Wheelchair curlers have only themselves to blame for this. They could have stood together and insisted that our sport be treated like regular curling, and raised their own money if necessary. But those invited to participate in the national program chose to sell out that principle in favour of the chance for personal glory. And now $1,500 a month.

Anonymous said...

the suggestion of "cannon fodder" does not relate to B.C.'s recent successes. This has been done WITHOUT Team Canada. Now add Team Canada into B.C.'s program, and there is a huge advantage of a plethora of experienced players.

Bring Team Canada to the Nationals, and let the winner represent Canada the next year.

End of story.

Anonymous said...

Actually, the more one thinks of the concept of bringing Team Canada to the Nationals, the more sense it seems to make.

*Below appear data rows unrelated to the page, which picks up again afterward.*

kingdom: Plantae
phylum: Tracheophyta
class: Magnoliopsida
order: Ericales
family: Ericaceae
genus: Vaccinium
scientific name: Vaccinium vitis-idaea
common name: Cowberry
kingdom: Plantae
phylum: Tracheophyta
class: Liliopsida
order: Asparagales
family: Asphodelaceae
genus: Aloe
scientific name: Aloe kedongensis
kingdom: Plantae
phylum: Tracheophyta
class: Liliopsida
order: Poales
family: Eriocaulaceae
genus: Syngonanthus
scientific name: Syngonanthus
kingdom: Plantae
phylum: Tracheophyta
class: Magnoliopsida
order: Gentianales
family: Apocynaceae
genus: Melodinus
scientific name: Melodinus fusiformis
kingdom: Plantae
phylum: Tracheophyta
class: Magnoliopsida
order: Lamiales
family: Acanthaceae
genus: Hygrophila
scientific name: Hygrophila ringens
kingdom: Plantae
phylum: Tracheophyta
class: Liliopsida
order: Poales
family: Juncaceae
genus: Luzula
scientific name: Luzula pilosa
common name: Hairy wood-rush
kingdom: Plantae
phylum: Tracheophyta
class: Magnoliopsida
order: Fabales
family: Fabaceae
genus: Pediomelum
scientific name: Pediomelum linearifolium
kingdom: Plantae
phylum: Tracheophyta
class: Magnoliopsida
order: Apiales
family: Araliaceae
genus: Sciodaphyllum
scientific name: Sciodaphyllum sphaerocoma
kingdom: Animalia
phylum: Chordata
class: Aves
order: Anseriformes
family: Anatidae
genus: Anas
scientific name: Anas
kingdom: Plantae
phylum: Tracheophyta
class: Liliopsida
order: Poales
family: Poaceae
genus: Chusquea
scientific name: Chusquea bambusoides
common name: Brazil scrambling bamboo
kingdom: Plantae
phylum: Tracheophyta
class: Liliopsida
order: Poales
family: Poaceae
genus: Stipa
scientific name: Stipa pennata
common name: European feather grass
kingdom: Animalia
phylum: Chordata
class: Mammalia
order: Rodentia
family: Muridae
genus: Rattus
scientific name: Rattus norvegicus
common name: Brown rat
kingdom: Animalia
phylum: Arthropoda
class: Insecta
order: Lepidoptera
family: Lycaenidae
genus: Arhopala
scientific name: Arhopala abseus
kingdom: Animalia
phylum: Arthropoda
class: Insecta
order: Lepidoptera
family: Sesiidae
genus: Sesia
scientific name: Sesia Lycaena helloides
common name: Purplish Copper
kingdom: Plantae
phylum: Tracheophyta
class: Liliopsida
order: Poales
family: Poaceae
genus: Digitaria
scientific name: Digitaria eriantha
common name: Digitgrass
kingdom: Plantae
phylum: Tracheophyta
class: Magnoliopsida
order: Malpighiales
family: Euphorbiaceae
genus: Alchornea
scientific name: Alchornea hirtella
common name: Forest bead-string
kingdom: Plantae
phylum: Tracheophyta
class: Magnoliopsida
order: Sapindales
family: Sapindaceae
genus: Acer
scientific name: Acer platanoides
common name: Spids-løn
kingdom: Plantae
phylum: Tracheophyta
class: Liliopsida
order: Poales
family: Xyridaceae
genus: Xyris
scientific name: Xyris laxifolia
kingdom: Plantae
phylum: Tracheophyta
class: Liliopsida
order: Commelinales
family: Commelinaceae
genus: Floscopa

It provides the selection process an avenue for validation against the rest of the country, and if the winner represented Canada, it gives the naysayers of selection the opportunity to win and represent Canada.

Send this on to the CCA, Eric.

. said...

If you provide me with your email address, I'd be happy to pass it on - with or without identifying you. If you email me directly, or phone me, we can discuss why I think this is a dead issue - at least until after 2010, and beyond if Team Canada repeat gold. I wrote about these issues in my January 2007 SWEEP Magazine column, available in the wheelchaircurling.com website.